Text shown ::
Reviewed by Patricia Simms-Reeve
In this novel, rich in the language employed by one of the U.S.’s finest writers, two words are key. One is ‘haunting’ and the other is ‘sentence’.
Characters are haunted by place, the now infamous city of Minneapolis where injustice often determines outcomes for all non-white people, and the police are rarely accountable for their wrong-doing.
The Sentence is set in the time of the pandemic and its powerful grip on almost every aspect of life. It shapes individuals, community interactions, shopping, work relationships.
The shocking death of George Floyd, screened endlessly around the world, overshadows them, because, as is the case in many of Erdrich’s novels, the characters are indigenous Americans.
More happily, their culture, traditions and superstitions are ever present as an integral part of their lives.

Dataset extract ::
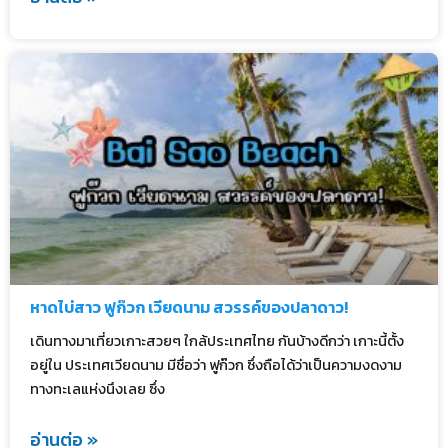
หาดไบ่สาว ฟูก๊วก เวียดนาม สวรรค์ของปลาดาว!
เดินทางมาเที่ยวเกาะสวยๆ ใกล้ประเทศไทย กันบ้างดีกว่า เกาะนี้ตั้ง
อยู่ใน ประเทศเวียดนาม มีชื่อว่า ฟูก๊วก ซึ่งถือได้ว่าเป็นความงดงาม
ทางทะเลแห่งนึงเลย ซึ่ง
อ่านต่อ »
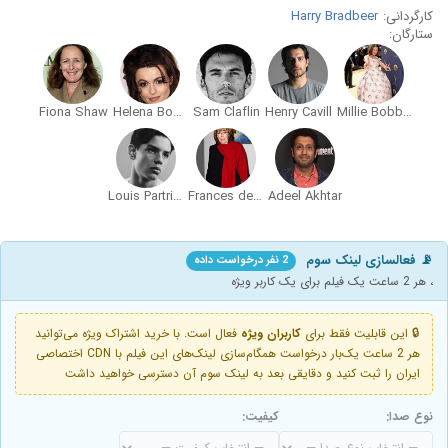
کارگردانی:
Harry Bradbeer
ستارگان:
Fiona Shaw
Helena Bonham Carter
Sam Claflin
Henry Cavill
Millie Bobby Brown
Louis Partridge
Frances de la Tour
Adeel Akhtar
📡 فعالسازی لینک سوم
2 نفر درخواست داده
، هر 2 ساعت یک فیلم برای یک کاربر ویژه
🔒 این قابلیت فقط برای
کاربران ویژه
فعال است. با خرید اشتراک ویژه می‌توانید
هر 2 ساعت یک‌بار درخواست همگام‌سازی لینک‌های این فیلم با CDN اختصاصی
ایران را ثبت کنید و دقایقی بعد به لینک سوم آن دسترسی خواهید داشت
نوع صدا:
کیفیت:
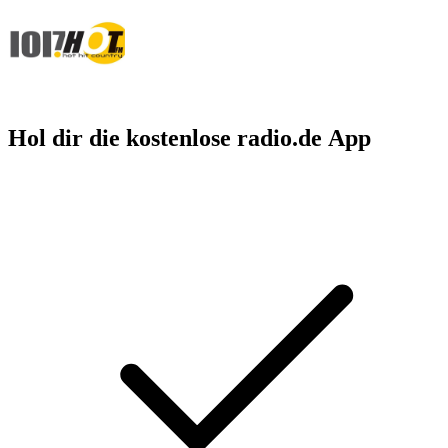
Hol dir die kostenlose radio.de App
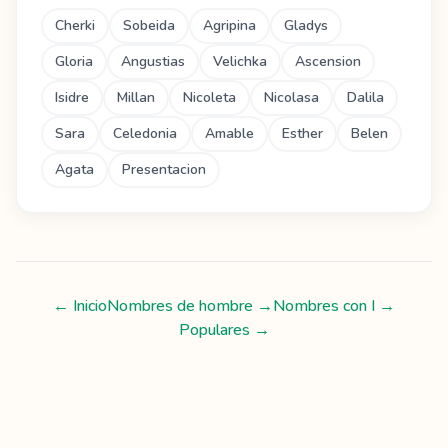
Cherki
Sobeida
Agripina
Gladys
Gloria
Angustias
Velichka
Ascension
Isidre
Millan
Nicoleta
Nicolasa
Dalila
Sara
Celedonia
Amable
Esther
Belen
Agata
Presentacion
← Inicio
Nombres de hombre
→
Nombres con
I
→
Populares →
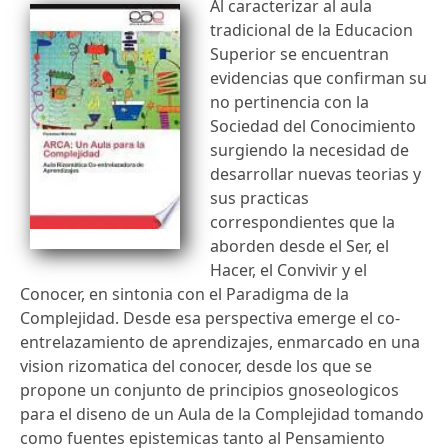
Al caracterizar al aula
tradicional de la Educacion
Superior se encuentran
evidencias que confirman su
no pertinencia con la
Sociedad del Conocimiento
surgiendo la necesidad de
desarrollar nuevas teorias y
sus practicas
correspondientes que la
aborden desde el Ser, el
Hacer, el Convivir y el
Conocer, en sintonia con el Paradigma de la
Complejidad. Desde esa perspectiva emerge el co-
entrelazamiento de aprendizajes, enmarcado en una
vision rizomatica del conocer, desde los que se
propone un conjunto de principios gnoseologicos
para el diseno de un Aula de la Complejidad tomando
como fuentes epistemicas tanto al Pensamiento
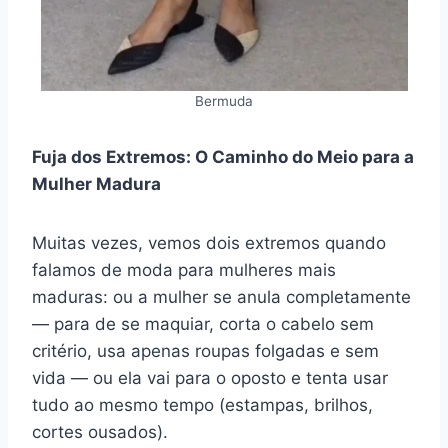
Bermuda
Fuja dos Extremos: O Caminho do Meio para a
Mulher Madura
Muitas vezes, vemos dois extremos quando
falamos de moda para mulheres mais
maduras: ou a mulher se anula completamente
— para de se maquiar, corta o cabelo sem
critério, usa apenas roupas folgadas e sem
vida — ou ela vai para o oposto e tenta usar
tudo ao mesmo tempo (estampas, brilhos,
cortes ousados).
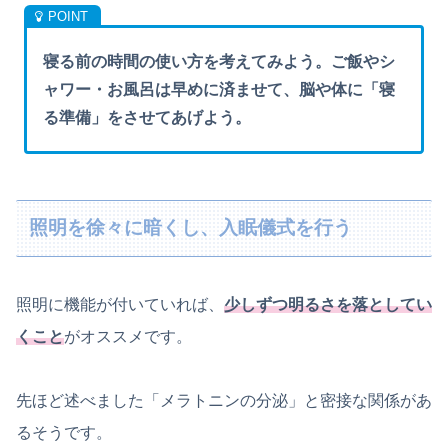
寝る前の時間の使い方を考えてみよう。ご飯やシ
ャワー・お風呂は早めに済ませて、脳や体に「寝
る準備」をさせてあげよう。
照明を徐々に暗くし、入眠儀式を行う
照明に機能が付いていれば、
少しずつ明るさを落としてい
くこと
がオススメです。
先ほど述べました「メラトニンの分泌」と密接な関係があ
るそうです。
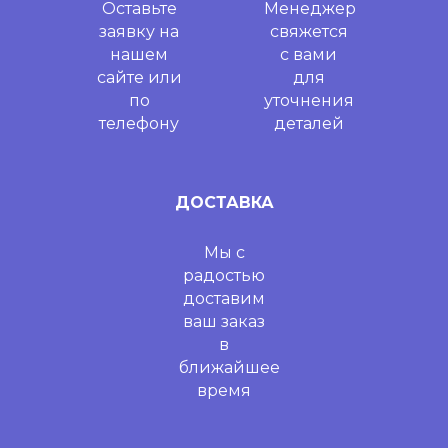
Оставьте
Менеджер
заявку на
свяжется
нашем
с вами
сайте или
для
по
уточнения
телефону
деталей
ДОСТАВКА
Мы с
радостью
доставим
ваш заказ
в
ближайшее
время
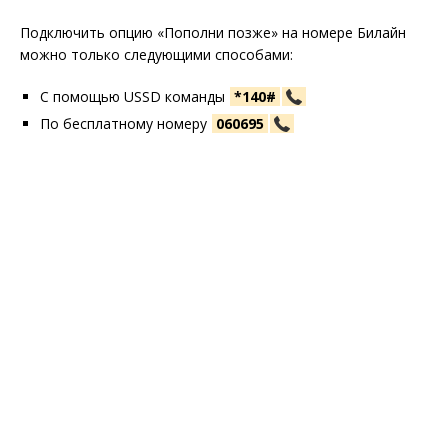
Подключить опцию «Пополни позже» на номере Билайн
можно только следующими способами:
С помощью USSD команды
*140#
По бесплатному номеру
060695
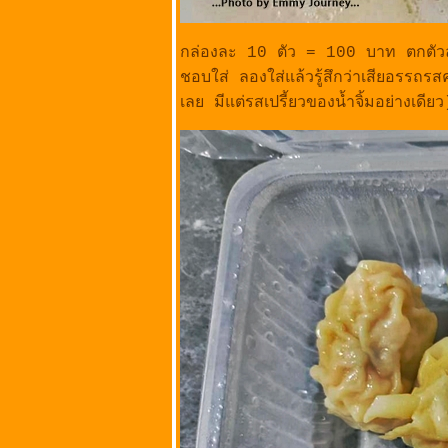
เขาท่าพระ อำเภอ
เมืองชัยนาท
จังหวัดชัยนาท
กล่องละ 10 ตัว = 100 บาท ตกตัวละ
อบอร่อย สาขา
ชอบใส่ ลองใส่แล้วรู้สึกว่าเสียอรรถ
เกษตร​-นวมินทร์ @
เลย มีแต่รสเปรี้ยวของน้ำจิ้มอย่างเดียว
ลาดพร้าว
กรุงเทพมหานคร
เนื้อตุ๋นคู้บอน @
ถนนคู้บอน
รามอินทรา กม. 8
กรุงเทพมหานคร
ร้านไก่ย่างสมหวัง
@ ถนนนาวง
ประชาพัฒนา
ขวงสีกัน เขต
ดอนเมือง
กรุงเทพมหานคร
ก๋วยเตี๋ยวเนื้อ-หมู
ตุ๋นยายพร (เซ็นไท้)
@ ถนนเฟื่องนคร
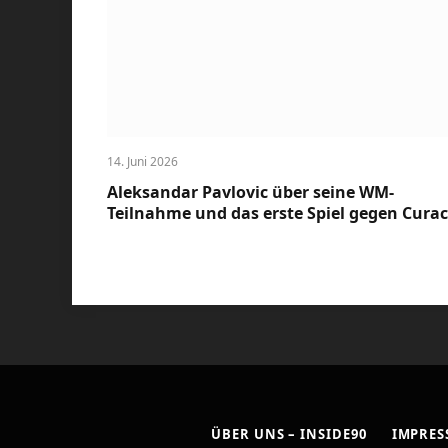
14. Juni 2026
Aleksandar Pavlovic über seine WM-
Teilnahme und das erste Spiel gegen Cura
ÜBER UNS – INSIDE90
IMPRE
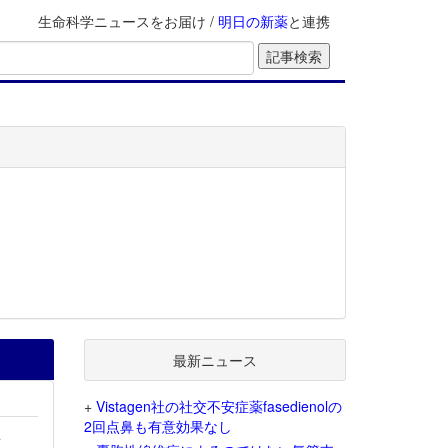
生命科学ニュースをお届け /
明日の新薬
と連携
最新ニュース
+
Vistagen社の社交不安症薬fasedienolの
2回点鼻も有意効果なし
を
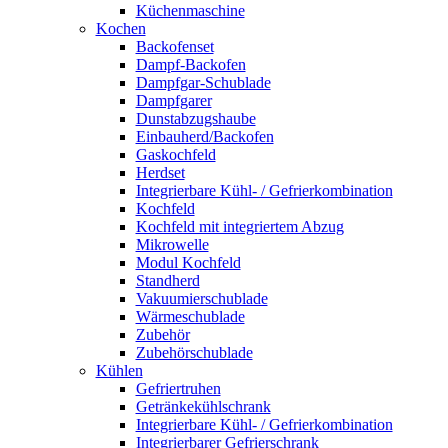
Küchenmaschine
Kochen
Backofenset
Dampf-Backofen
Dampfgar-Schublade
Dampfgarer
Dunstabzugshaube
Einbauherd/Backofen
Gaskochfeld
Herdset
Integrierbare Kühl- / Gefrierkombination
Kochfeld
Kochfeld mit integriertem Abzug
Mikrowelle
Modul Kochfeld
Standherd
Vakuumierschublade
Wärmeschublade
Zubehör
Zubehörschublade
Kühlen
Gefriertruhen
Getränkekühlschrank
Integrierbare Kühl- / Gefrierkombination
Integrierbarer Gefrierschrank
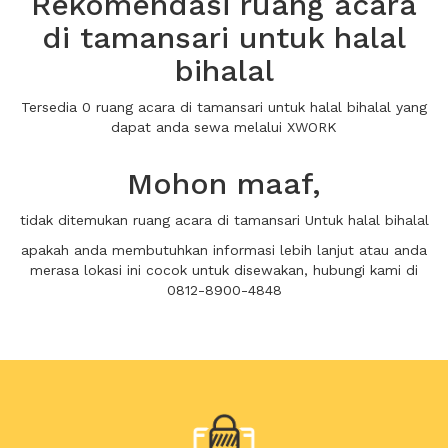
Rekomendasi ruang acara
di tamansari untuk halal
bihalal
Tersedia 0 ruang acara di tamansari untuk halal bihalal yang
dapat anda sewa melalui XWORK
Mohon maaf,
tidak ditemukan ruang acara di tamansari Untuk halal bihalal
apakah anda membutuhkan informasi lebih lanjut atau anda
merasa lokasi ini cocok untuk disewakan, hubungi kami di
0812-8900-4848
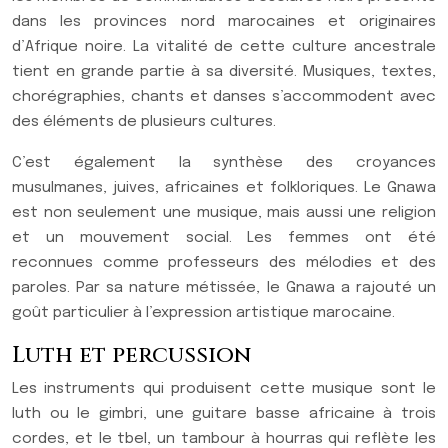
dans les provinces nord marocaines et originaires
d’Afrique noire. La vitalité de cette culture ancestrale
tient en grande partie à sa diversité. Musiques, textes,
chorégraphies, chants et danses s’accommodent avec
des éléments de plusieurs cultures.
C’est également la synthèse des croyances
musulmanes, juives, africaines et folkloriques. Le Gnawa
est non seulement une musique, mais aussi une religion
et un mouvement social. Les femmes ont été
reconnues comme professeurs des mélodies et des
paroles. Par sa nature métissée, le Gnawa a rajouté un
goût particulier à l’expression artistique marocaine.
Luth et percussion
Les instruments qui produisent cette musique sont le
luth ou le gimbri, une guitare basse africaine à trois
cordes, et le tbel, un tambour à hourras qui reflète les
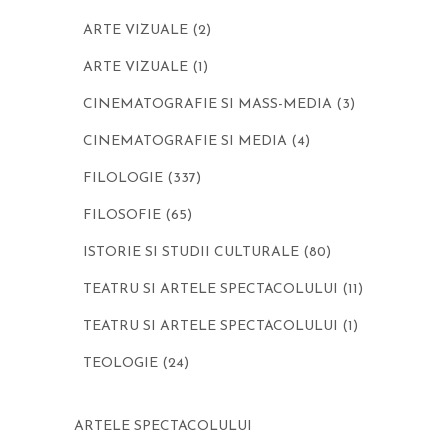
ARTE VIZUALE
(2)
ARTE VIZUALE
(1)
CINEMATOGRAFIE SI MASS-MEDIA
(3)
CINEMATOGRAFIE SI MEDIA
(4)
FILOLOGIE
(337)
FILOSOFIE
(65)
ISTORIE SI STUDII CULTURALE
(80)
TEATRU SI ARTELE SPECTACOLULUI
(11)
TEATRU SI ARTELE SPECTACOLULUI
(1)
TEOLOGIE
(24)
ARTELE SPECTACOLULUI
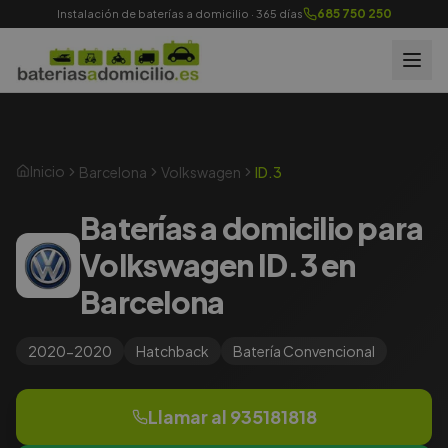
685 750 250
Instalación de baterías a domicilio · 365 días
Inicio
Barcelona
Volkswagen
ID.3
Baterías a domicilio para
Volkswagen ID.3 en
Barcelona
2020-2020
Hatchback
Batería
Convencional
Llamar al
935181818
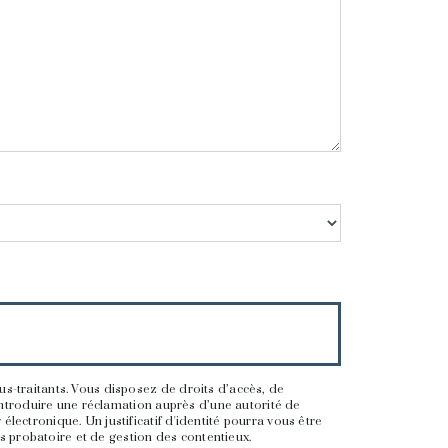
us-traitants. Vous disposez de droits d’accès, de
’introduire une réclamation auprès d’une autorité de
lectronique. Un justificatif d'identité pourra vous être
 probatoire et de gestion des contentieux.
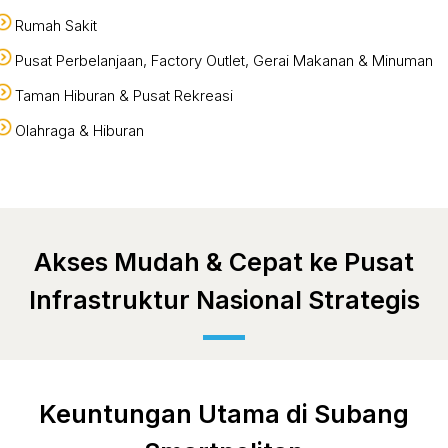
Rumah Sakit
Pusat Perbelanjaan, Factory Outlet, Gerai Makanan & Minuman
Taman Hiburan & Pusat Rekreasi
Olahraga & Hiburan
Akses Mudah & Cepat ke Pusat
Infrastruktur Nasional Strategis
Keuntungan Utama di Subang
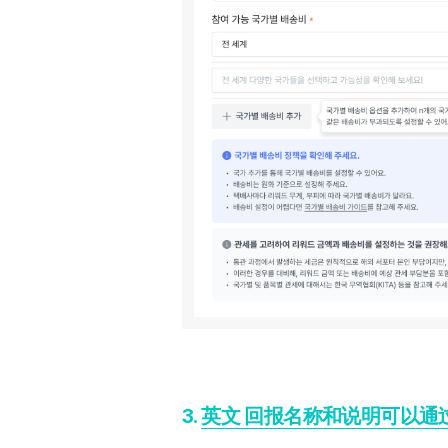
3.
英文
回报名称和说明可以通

Task :: List everything the review of The Sentence says the pandemic shapes.

Solution to this problem :: Individuals, community interactions, shopping, and work relationships.